01 Nov Laws Are in Place to Make Electronic Signatures Useful for Mobility Specialists
People still like to do things the old-fashioned way, even when the technology and regulations are in place to make things convenient and secure for you online for more than a decade now.
We’re talking about online document signing. As a global mobility specialist, you deal with clients who still prefer to have a contract emailed, printed out and upon signing is scanned and emailed again. Even the biggest companies still prefer to do it this way.
Here’s what you can tell them. In 1999 and 2000, the US federal government passed the ESIGN Act and UETA, which required the government to accept electronic signatures. Granted that the government approves its use but not private ones which, of course, have the right to stick by their rules.
It bears to know a few things about both ESIGN and UETA to make you consider it. They establish that electronic records and signatures carry the same weight and legal effect as traditional paper documents and handwritten signatures, stating: a document or signature cannot be denied legal effect or enforceability solely because it is in electronic form.

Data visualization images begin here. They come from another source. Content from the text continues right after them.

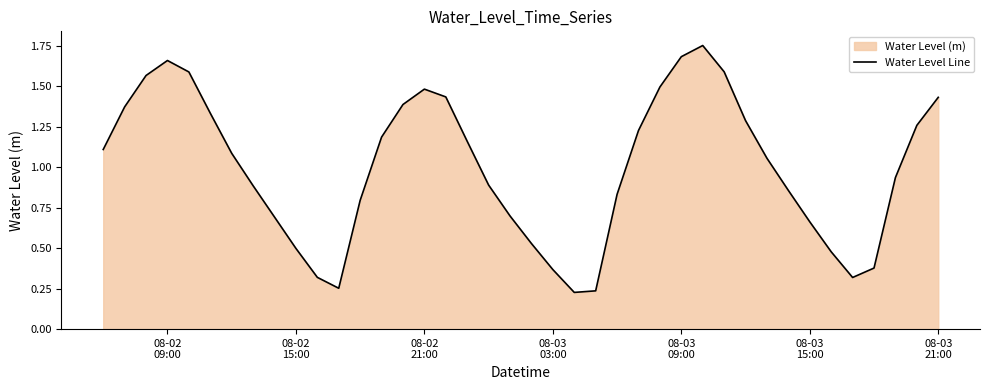

What is the value of the 28th point from the left?

1.7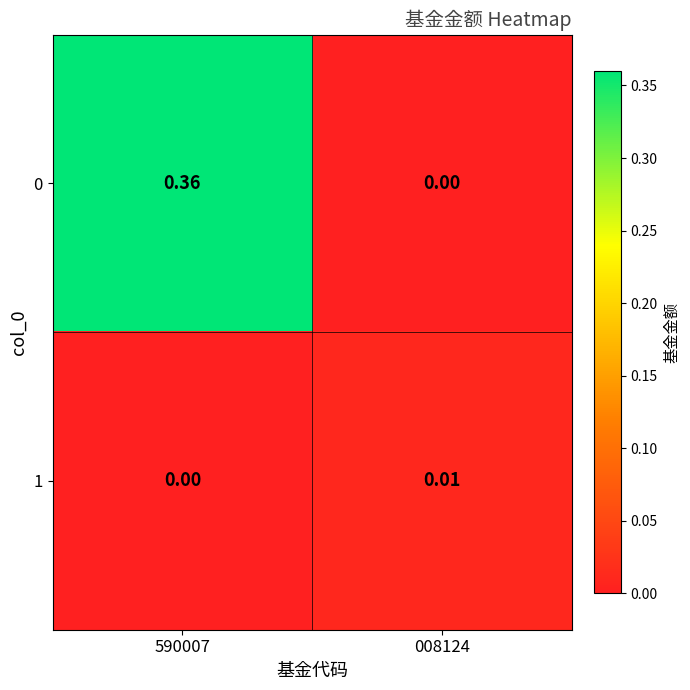

At which category does the chart reach its peak across all series?

590007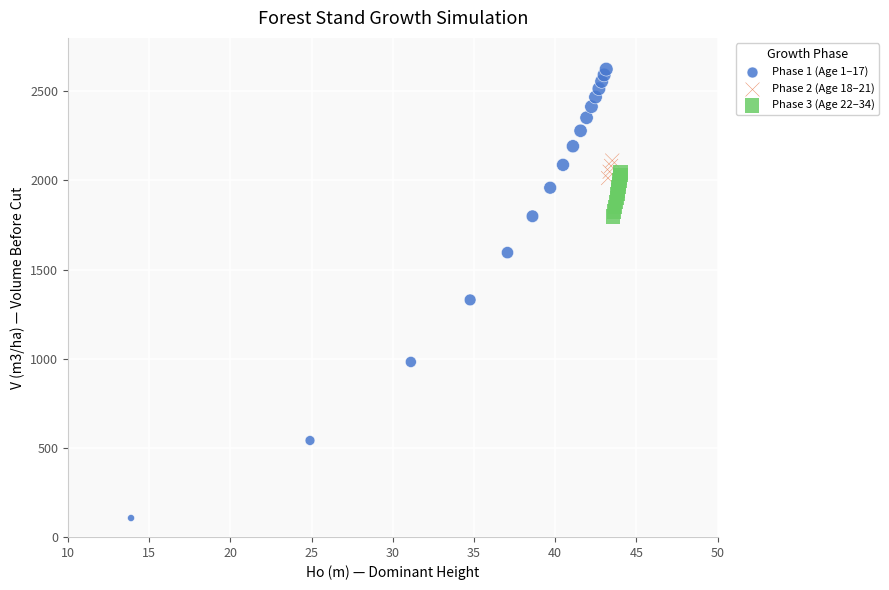

Which series has the largest Y range (max minus min)?

Phase 1 (Age 1–17)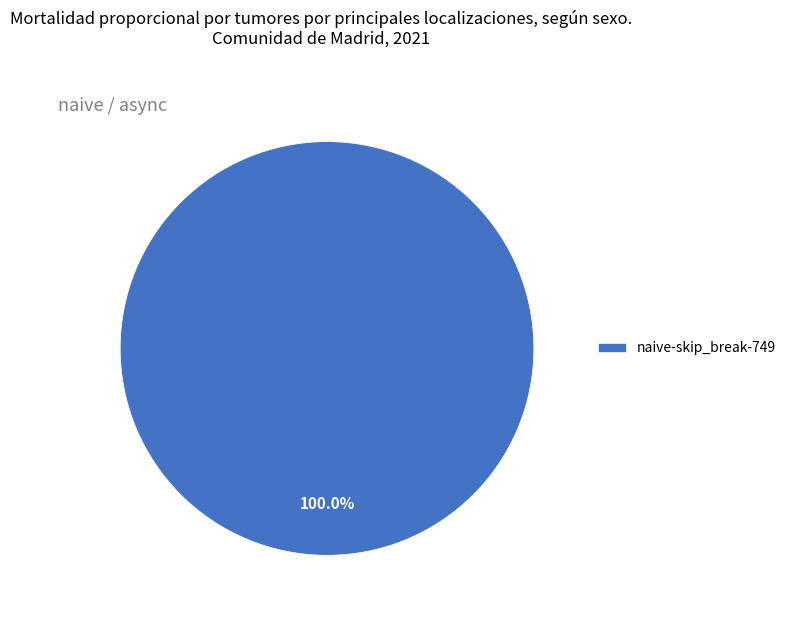

What percentage is the naive-skip_break-749 slice, to the nearest percent?

100%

Still, to qualify as an electronic signature under ESIGN and UETA, the system that is used to capture the electronic transaction must either
- keep an associated record reflecting the process by which the signature was created or
- make a textual or graphic statement that is added to the signed record, reflecting the fact that it was executed with an electronic signature.
Now if you still think online contracts are not secure, think about how physical signatures are not safe either. Anything that’s printed is easy to lose among other piles of paper or worse, stolen. Still, keep a PDF copy of the contract for yourself.
For electronic signatures to become the norm, mobility specialists and private companies and individuals will simply have to be onboard to accelerate its use.